*Text passage*:
□ □ □ □

But just like most things in business, nimbleness is best when it’s tempered. It’s great for competitive advantage and stellar results. A lesser known fact is that if you are nimble with wild abandon, it can make a real mess.

I had a client CEO who was a big thinker. He was a visionary, had his finger on the pulse of his market, and steered his company passionately toward what he saw. And what he saw changed often. As a result, his staff looked like the passengers in an airplane that’s hit a huge pocket of turbulence in one of those scary YouTube videos, drink carts and ice cubes flying about.

Don’t be that guy. You can lead a business nimbly! Here is how to do it with minimal turbulence.

Choose your opportunities carefully. Being nimble does not mean that the business must open every single door it encounters. What is the business trying to achieve for its customer? What does your strategic map call for? How are you measuring success against your primary goals this fiscal year? What does the data suggest? These are the kinds of questions that lead you to prudent decisions.

So set yourself up to ensure the right questions are asked during new-opportunity consideration. Recruit or appoint a small group to review new opportunities. Include people from across departments and a balance of big thinkers and can-do implementers. Set up a simple process and list of criteria for examining opportunities quickly and scoring them.

Get in the habit of meeting routinely to serve the aim of being nimble. Make decisions and follow up accordingly. It’s one thing to talk about new opportunities. Truly nimble leaders pick the right ones, decide, and plow forward.

When you make a nimble maneuver, stay present as the business exits the cut. When your business makes a fancy-footwork cut like a star NFL running back, be present not only for the cut but the acceleration down the field. Avail yourself to strategy conversations and then stay apprised of implementation. Show interest in the learnings that arise and progress made.

Here is what happens if you visibly drift. When you as a leader move your attention on to the next thing, you can inadvertently leave an energy and commitment vacuum. That’s not great for the staff who you want to implement with excellence. Show your team that you are not only responsive and decisive but committed to the execution that must follow.

□ □ □ □

*Supplied records*:
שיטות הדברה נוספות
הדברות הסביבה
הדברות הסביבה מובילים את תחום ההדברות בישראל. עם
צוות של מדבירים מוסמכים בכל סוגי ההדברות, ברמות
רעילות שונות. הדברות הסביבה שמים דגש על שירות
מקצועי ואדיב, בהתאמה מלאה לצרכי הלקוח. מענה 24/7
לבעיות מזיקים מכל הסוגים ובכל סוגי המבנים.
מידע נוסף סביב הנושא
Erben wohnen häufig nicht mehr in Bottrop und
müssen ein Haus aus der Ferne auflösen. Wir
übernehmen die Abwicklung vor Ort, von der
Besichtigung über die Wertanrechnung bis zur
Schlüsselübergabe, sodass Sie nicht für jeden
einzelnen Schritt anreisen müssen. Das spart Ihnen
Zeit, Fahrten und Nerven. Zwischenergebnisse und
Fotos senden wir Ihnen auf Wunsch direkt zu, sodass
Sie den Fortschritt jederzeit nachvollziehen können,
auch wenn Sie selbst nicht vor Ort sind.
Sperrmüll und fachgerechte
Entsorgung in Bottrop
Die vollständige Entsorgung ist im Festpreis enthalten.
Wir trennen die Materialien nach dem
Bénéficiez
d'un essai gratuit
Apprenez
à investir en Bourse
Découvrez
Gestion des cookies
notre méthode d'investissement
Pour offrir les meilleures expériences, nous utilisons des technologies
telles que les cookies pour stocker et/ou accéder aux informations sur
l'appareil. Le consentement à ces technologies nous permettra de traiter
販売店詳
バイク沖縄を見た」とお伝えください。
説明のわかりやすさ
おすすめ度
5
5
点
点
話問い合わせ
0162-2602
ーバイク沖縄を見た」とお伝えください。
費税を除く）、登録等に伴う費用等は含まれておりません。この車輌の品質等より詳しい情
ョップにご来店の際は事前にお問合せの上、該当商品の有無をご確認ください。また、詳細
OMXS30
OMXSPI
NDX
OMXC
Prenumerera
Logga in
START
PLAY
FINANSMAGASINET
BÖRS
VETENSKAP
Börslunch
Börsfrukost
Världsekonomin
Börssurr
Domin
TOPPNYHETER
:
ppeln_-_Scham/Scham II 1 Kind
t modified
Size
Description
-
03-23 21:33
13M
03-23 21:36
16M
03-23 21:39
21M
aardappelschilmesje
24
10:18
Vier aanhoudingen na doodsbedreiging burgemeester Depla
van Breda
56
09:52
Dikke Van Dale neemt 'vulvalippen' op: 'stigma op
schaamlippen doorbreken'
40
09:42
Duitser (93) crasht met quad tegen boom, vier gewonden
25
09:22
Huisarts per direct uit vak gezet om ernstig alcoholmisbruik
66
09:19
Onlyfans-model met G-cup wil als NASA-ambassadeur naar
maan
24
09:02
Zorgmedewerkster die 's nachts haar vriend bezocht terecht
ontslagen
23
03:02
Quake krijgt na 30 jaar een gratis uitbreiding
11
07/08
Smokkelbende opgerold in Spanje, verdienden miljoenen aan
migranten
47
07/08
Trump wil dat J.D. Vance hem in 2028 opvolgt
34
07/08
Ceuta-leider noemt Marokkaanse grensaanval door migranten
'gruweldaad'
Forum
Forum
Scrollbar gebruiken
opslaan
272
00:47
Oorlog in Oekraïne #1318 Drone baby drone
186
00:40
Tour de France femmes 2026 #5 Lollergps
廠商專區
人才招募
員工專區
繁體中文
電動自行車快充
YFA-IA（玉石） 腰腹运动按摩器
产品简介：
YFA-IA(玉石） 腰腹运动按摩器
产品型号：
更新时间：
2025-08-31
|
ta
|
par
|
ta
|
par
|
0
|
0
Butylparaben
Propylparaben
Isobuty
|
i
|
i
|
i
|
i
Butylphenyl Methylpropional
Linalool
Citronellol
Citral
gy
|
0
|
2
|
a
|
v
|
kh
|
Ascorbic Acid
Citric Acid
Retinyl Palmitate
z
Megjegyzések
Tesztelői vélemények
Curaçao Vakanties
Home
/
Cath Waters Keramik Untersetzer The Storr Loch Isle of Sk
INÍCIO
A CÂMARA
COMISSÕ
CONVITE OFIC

□ □ □ □

*Required tasks*:
[a] In the passage on nimble leadership, substitute "wide receiver" for "running back" and give the part starting at "When you make" and ending at "and progress made.".
[b] Proceed with the passage on nimble leadership, picking up from its final sentence.

*Responses per task*:
[a]
When you make a nimble maneuver, stay present as the business exits the cut. When your business makes a fancy-footwork cut like a star NFL wide receiver, be present not only for the cut but the acceleration down the field. Avail yourself to strategy conversations and then stay apprised of implementation. Show interest in the learnings that arise and progress made.

[b]
And there is something else to consider about how you react when new opportunities present themselves. Check what happens to your adrenaline levels. Is your internal response a calm, “That could be a strategic angle for us…”? Or is it, “Oh, wow! Fun!!!” Be sure that the business is pursuing its bold new opportunity for great reasons. Not because you’re bored.

Be deeply communicative when inevitable plot twists arise. The market will throw curveballs, and plot twists will arise that no one imagined. Sometimes what you committed to last quarter simply no longer makes sense.

In times when nimbleness means you need to pull the plug on a project that your people are vested in, stop for a moment. Don’t assume they somehow picked up all the nuanced reasons by telepathy. Take the time to explain why the new path makes more sense. Solicit their questions and help them get to the same conclusion. Even better, engage the team before the decision is made to see if they come to the conclusion with you.

This kind of communication is time-consuming and requires precious energy. But in pivot moments, you don’t want your team drawing conclusions based on incomplete information. If they privately come to believe that you struggle with decision fidelity, or that you’re easily distracted (“Squirrel!!!”), they’ll be less enthusiastic to go in the direction you point next time.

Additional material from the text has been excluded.